It would be very easy to write these people’s lives off as
idyllic, but I cannot let myself jump to that conclusion. I am just so curious
to know how these people perceive their own lives. How do they feel about the
landscape around them—does it invoke the warm, comforting feelings of home, do
they value the aesthetic of the landscape around them, do the struggles of
living in rural Tanzania overwhelm all of this? Do they yearn for other lives
somewhere else? Is there peace in the motions of daily life, boredom,
frustration? It makes me a little uncomfortable, being so in love with this
place and the people, but knowing very little about what it’s like actually
living there.
I mentioned in previous posts that I disliked our previous
interview exercises in the Maasai Steppe, but these DR interviews have been
wonderful. Part of that is because these people in the two villages don’t get
interviewed very often, but I also think that the topic of our interview,
beekeeping, is much happier than, you know, animals always coming to kill your
wildlife or destroy your crops. Also, I feel like we can do a little bit about
the problems beekeepers face in the Endabash region. In fact, our professor is
talking to officials from the beekeeping organization in Karatu about bringing
in people to train villagers about modern beekeeping techniques.
A traditional beehive |
My favorite part of this experience was the focus group
discussion we had. This was where we invited beekeepers and non-beekeepers to
have a large group discussion. In these meetings, we got to delve deeper into
some of the question that might take more explaining than a questionnaire
question. One of my favorites was trying to get a monetary value of indirect
benefits like pollination and biodiversity from people. I think it was
confusing to them (I was trying to explain a situation where all of the bees in
the area disappeared and they had to pay people to bring in more bees so their
crops could be pollinated), but it was fun to try. One of the girls in our
group actually does bring bees in for her family farm, so that was a real world
example we could use. Focus groups were also a fun time to meet more people and
watch community members interact together. We also got lots of questions about
American beekeeping from them, which I wish we could have answered in more
detail.
For the past two days we’ve been interviewing about Wildlife
Management Areas in two Maasai villages for another group’s EP project, but we
might possibly return to Ayalaliyo for one last day of interviews. We’re a bit
low on data from there because our second day of interviews was cut short. The
Endabash River that we have to cross to get to Ayalaliyo played a large part in
shaping our interview schedules. Our professor warned us that there might be a
day or two where we couldn’t get to Ayalaliyo because the river sometimes
flooded when it rained a lot. On Saturday morning, we were able to get across
just fine, but then it started raining while we were conducting interviews. My
interview group kept pounding out interviews (and getting soaked in the
process), but early in the afternoon our professor made the decision to leave
so we didn’t get trapped if the river flooded. It’s a good thing we left when
we did because the river did flood only a little while later. It also flooded
the morning of our last interviews, so we only did interviews in Kambi ya Faru.

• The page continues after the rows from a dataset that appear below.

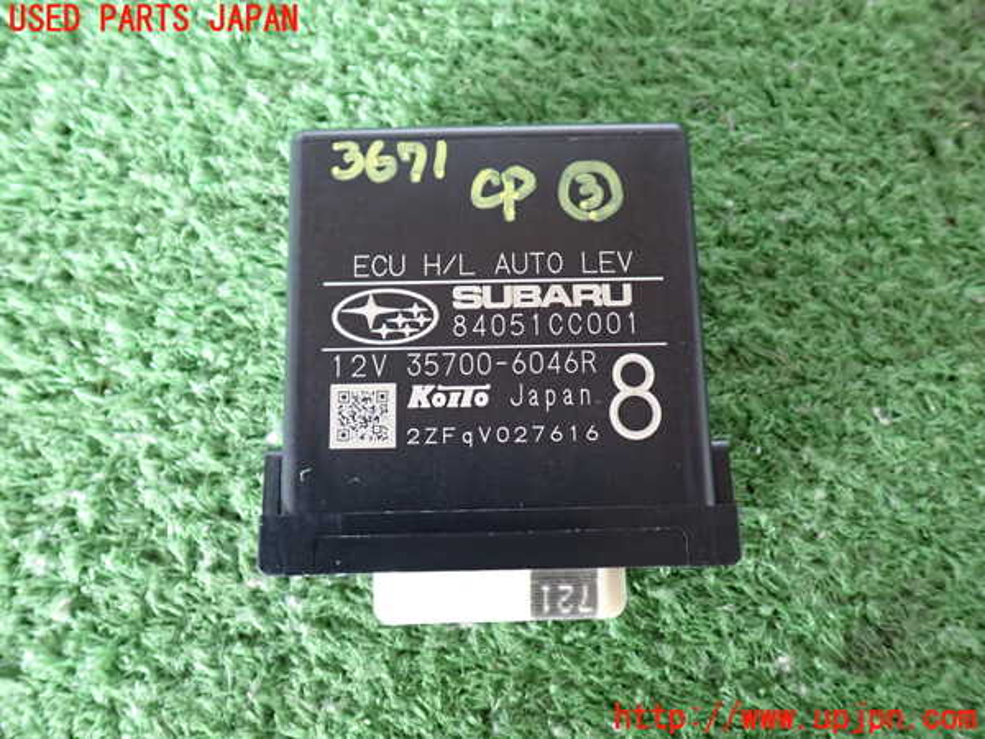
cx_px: 492
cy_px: 370
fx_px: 911
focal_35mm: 32
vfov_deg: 44.2
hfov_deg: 56.8
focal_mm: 5.79
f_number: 2.4
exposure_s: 1/30
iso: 400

On a different note, we found out some really cool news. We
get to go to Arusha next week for our non-program day! Arusha is the closest
big city (two hours away) and we’ve been in rural areas the whole time, so it
will be super exciting to see a new part of Tanzania.
I also feel like I’ve reached the point where my Swahili
learning has taken off. I can understand big pictures in some Swahili
conversations, especially when it comes to anything with beekeeping. One day,
our translator in Kambi ya Faru conducted all of the interviews in Swahili
instead of Iraqw, and I picked up about 10 new words and felt pretty happy with
how much I could understand. I still can’t carry much of a conversation,
though. I
can ask some interview questions in Swahili for our WMA interviews, which is
sometimes necessary when our guide/translator zones out (he has a bit of a
short attention span), but more about our WMA interviews later!